To say that we live in challenging times would be something of an understatement. Dealing with the climate crisis, the aftermath of the Covid pandemic, geopolitical uncertainty and energy insecurity requires concerted, international action, not only by governments and institutions, but also by companies. And it was with this in mind that the UN’s Secretary-General António Guterres recently called for a reimagined social contract to address the world’s most pressing challenges. This is the basis for the UN Global Compact’s Transformational Governance initiative, of which the Enel Group is Patron. Our Group prides itself on its leadership role in the energy transition and we are convinced that multinationals like ours can also lead the way in bringing about change in terms of governance.
Sustainable Development Goals
In 2015 the United Nations member states adopted the 2030 Agenda for Sustainable Development. It brought together a series of previous commitments under one roof and set them out in 17 Sustainable Development Goals or SDGs, which cover everything from protecting the environment to promoting education and human rights and fighting inequality. SDG 16 is dedicated to “Peace, Justice and Strong Institutions.” The Global Compact believes that “this goal is the least understood by business but arguably the most consequential to business.” In actual fact, SDG 16 is one of the main reasons why the UN Global Compact is promoting Transformational Governance.
Traditionally, governance for a company meant making a profit (the “bottom line”) and keeping shareholders happy. Transformational Governance still entails making a profit, but this needs to coincide with the interests of other stakeholders, not only employees and customers, but also the communities where a company operates. Its performance is therefore measured in terms of its environmental and social impact, and investors and consumers are increasingly taking this into consideration when evaluating a company and its products. According to the CBI, the Confederation of British Industry, two thirds of investors now take ESG (Environmental, Social and Governance) factors into account when deciding where they want to put their money.

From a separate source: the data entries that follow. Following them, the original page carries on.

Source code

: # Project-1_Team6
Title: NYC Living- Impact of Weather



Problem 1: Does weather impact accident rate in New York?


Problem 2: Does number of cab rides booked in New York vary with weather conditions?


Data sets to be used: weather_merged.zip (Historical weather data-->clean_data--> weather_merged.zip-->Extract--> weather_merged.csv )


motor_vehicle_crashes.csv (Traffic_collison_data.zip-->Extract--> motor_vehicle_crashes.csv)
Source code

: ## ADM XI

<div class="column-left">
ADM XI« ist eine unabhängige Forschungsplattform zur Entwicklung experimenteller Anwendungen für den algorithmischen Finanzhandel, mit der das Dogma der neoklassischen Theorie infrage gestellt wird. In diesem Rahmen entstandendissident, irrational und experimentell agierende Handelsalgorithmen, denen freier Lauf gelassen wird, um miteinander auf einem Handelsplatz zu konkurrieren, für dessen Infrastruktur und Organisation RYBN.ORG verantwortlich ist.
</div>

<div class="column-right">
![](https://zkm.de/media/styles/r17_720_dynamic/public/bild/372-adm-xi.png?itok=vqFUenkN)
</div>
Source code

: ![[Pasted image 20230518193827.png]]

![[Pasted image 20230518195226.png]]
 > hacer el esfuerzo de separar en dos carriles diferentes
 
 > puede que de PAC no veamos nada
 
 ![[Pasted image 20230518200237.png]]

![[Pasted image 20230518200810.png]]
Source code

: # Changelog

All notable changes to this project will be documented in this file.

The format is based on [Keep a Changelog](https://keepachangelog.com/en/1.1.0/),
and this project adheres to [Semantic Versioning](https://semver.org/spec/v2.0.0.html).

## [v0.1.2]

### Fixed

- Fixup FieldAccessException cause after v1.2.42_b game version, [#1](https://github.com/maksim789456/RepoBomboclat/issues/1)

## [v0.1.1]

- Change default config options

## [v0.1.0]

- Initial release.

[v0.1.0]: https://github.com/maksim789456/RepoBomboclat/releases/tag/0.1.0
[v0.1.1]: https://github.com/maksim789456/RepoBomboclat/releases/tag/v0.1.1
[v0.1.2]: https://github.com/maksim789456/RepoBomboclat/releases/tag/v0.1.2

The UN Global Compact defines Transformational Governance as “an approach, and not a legal concept, that businesses can use to become more responsible, ethical, inclusive and transparent, for the purpose of promoting responsible corporate behavior, improving ESG performance.” I would add that detailed information is essential. It’s too easy for a company to simply declare its intention to reach noble environmental and social goals, but without a transparent process for verifying what tangible measures it is implementing, there is a serious risk of greenwashing or what I like to call “social washing.” By establishing governance measures that oblige a company to take into account the interests of the relevant stakeholders and by creating a system of KPIs to monitor the results, not only can you see how your company is performing, but you can also show the impact of your sustainable strategy. We also believe that, as Chief Legal Officers, we can do a lot in this respect. We are like a trade union: not only do we know the rules, but also how the rules must be set in order for them to work. Indeed, we believe that lawyers need to start using a creative and innovative process in establishing rules and standardizing best practices. Countries can, of course, pass all the laws they want, but multinationals work in many countries, including those where there isn’t sufficient legislation regarding ESG principles. And so, we would argue that, if lawyers do their job properly, then they can be an asset not only to their companies and their investors, but also to the sustainability of the planet and the people who live on it, both now and in the future.
Asking the right questions
Last month we had the privilege of organizing the “esGovernance” conference in Rome. The distinguished selection of guest speakers included the UN Global Compact’s Michelle Breslauer, who shared the view that multinationals can promote Transformational Governance, as they have “a broad and active footprint” and an influence on governments. She added that “Enel’s leadership and support of this initiative will help inspire companies around the world to meet these challenges and work towards sustainable solutions.” John Armour, Professor of Law and Finance at Oxford University, pointed out the multinationals have already played a successful role in anti-corruption efforts. They have been instrumental in exporting good governance. In the case of laws in the US, the UK and the EU, “multinationals can act as channels through which those standards are then applied around the world.” Marco Becht, Professor of Finance at the Université Libre de Bruxelles, was asked “How can corporate governance be reformed to achieve SDG 16?” For us, his answer summed up what Transformational Governance is all about: “Well, you can apply one simple rule of responsible business, by asking yourself, ‘Am I doing any harm in the pursuit of business or power?’ And if the answer is ‘Yes,’ then you might want to rethink your business or governance model, and if the answer is ‘No,’ that’s already very good, and if you can conclude, ‘I’m actually doing something good,’ then you’re working for the right company!”